Los alrededores del Barrio Jardín, son las 14:20 horas en Malabo, una escena se repite con frecuencia cada final de mes. Después de cobrar el salario, algunos hombres se reúnen en pequeños bares de barrio, patios o frente a tiendas para jugar desde sus teléfonos móviles a aplicaciones de cartas o ludo, donde las partidas incluyen pequeñas apuestas entre conocidos.
Lo que para muchos comienza como un simple entretenimiento durante los días libres, para algunas familias se ha convertido en motivo de preocupación. Varias familias aseguran que, en más de una ocasión, parte del dinero destinado al hogar termina perdiéndose en estas partidas.
En uno de los puntos de encuentro cercanos al barrio, los jugadores se conocen entre sí. Entre ellos se mencionan nombres habituales del grupo como ELA, ANTÓN o LUIS, entre otros, que, según vecinos de la zona, participan con frecuencia en estas juegos de azar. El ambiente suele ser relajado: una mesa improvisada, teléfonos en la mano, botellas de vino Don Simón, cigarros y algunas cervezas que acompañan la tarde.
“Cuando alguien pierde mucho dinero, siempre tiende a repetir pa recuperar lo perdido», comenta un residente del barrio que pidió no revelar su identidad. “Pero todos sabemos que a veces alguien termina gastando buena parte de su salario”.

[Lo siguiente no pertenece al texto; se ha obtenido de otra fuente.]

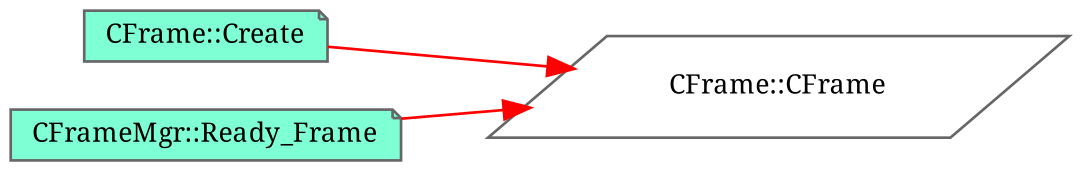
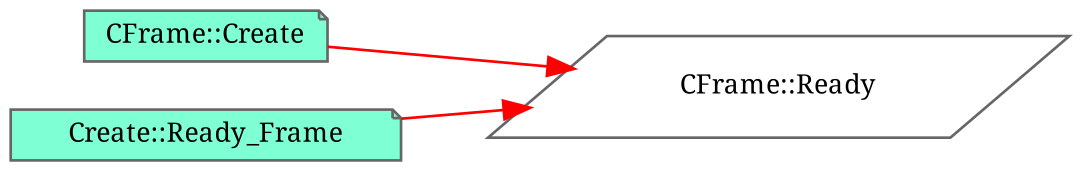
  digraph {
    fontname="Noto Serif"
    rankdir=RL
    node [color=grey40 fillcolor=aquamarine fontname="Noto Serif" fontsize=10 shape=note style=filled]
    edge [color=red dir=back fontname="Noto Serif" fontsize=10 labelfontname=Helvetica labelfontsize=10 style=solid]
-   n1 [color=gray40 fillcolor=white fontcolor=black height=0.2 label="CFrame::CFrame" shape=parallelogram width=0.4]
+   n1 [color=gray40 fillcolor=white fontcolor=black height=0.2 label="CFrame::Ready" shape=parallelogram width=0.4]
    n2 [height=0.2 label="CFrame::Create" width=0.4]
-   n3 [height=0.2 label="CFrameMgr::Ready_Frame" width=0.4]
+   n3 [height=0.2 label="Create::Ready_Frame" width=0.4]
    n1 -> n2
    n1 -> n3
  }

Algunos de los participantes aseguran que intentan controlar los gastos quedándose en el Akong cercano o apostando cantidades pequeñas. Sin embargo, reconocen que las partidas pueden repetirse durante varias horas, especialmente en los días libres.
Mientras tanto, en los hogares cercanos la situación se observa de otra manera. Algunos hogares afirman que el comportamiento se repite casi cada mes: llega el salario, aparecen las partidas en el teléfono y, en algunos casos, el dinero que debía destinarse a la compra o a los gastos de la familia se reduce.
El crecimiento del uso de teléfonos inteligentes y de aplicaciones de juegos ha cambiado la forma en que se practican las apuestas informales en la ciudad. Ya no es necesario reunirse alrededor de una baraja física: basta con un teléfono y una conexión a internet.
En barrios cercanos a Jardín, esta nueva forma de juego mezcla tradición y tecnología. Para algunos hombres sigue siendo solo una forma de ocio entre amigos. Para muchas personas, en cambio, se está convirtiendo en una preocupación silenciosa que aparece cada vez que llega el final del mes.